*TRY IT*.
Could you rewrite the items below with "демо-версии" substituted for every occurrence of "демо-режиме", leaving everything else unchanged?

*RECORDS PROVIDED*.
--------------------

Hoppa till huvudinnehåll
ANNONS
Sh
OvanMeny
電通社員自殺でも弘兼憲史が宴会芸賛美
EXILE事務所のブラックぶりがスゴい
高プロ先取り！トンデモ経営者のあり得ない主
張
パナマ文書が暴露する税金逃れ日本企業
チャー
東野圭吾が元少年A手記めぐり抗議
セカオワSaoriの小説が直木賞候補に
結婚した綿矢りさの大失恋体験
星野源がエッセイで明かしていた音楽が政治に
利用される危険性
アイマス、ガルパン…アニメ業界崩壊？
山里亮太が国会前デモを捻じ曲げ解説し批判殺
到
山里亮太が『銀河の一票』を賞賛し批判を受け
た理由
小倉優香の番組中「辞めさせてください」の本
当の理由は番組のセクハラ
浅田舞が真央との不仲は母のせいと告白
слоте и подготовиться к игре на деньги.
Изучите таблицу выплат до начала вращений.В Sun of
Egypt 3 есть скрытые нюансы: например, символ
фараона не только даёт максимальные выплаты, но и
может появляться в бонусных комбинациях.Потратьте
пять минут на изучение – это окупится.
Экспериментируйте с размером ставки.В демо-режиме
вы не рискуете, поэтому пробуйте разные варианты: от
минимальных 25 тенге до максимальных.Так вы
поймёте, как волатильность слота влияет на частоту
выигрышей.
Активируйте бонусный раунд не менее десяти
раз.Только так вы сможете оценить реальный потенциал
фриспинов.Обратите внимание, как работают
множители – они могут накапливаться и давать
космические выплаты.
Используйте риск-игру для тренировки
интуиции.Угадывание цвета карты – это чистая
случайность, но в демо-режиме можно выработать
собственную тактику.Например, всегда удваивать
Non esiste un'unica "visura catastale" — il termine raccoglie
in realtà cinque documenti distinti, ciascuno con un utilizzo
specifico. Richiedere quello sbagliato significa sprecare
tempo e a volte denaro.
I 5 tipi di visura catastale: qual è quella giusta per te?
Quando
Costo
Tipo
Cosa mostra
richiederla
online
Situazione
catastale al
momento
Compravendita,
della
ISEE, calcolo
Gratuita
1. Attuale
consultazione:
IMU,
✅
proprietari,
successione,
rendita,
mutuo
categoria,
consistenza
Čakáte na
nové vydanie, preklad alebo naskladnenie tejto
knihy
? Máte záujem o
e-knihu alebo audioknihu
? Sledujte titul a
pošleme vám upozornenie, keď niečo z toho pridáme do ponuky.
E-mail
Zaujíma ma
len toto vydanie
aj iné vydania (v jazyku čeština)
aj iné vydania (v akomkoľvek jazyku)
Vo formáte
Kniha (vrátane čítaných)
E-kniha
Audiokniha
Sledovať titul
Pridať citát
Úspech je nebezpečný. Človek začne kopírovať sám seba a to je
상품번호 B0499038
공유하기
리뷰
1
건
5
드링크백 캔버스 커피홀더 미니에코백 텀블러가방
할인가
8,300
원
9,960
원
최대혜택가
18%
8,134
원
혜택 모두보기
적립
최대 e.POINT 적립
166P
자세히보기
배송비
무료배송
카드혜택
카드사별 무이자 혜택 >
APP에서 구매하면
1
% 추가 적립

--------------------

*RESPONSE*.
Hoppa till huvudinnehåll
ANNONS
Sh
OvanMeny
電通社員自殺でも弘兼憲史が宴会芸賛美
EXILE事務所のブラックぶりがスゴい
高プロ先取り！トンデモ経営者のあり得ない主
張
パナマ文書が暴露する税金逃れ日本企業
チャー
東野圭吾が元少年A手記めぐり抗議
セカオワSaoriの小説が直木賞候補に
結婚した綿矢りさの大失恋体験
星野源がエッセイで明かしていた音楽が政治に
利用される危険性
アイマス、ガルパン…アニメ業界崩壊？
山里亮太が国会前デモを捻じ曲げ解説し批判殺
到
山里亮太が『銀河の一票』を賞賛し批判を受け
た理由
小倉優香の番組中「辞めさせてください」の本
当の理由は番組のセクハラ
浅田舞が真央との不仲は母のせいと告白
слоте и подготовиться к игре на деньги.
Изучите таблицу выплат до начала вращений.В Sun of
Egypt 3 есть скрытые нюансы: например, символ
фараона не только даёт максимальные выплаты, но и
может появляться в бонусных комбинациях.Потратьте
пять минут на изучение – это окупится.
Экспериментируйте с размером ставки.В демо-версии
вы не рискуете, поэтому пробуйте разные варианты: от
минимальных 25 тенге до максимальных.Так вы
поймёте, как волатильность слота влияет на частоту
выигрышей.
Активируйте бонусный раунд не менее десяти
раз.Только так вы сможете оценить реальный потенциал
фриспинов.Обратите внимание, как работают
множители – они могут накапливаться и давать
космические выплаты.
Используйте риск-игру для тренировки
интуиции.Угадывание цвета карты – это чистая
случайность, но в демо-версии можно выработать
собственную тактику.Например, всегда удваивать
Non esiste un'unica "visura catastale" — il termine raccoglie
in realtà cinque documenti distinti, ciascuno con un utilizzo
specifico. Richiedere quello sbagliato significa sprecare
tempo e a volte denaro.
I 5 tipi di visura catastale: qual è quella giusta per te?
Quando
Costo
Tipo
Cosa mostra
richiederla
online
Situazione
catastale al
momento
Compravendita,
della
ISEE, calcolo
Gratuita
1. Attuale
consultazione:
IMU,
✅
proprietari,
successione,
rendita,
mutuo
categoria,
consistenza
Čakáte na
nové vydanie, preklad alebo naskladnenie tejto
knihy
? Máte záujem o
e-knihu alebo audioknihu
? Sledujte titul a
pošleme vám upozornenie, keď niečo z toho pridáme do ponuky.
E-mail
Zaujíma ma
len toto vydanie
aj iné vydania (v jazyku čeština)
aj iné vydania (v akomkoľvek jazyku)
Vo formáte
Kniha (vrátane čítaných)
E-kniha
Audiokniha
Sledovať titul
Pridať citát
Úspech je nebezpečný. Človek začne kopírovať sám seba a to je
상품번호 B0499038
공유하기
리뷰
1
건
5
드링크백 캔버스 커피홀더 미니에코백 텀블러가방
할인가
8,300
원
9,960
원
최대혜택가
18%
8,134
원
혜택 모두보기
적립
최대 e.POINT 적립
166P
자세히보기
배송비
무료배송
카드혜택
카드사별 무이자 혜택 >
APP에서 구매하면
1
% 추가 적립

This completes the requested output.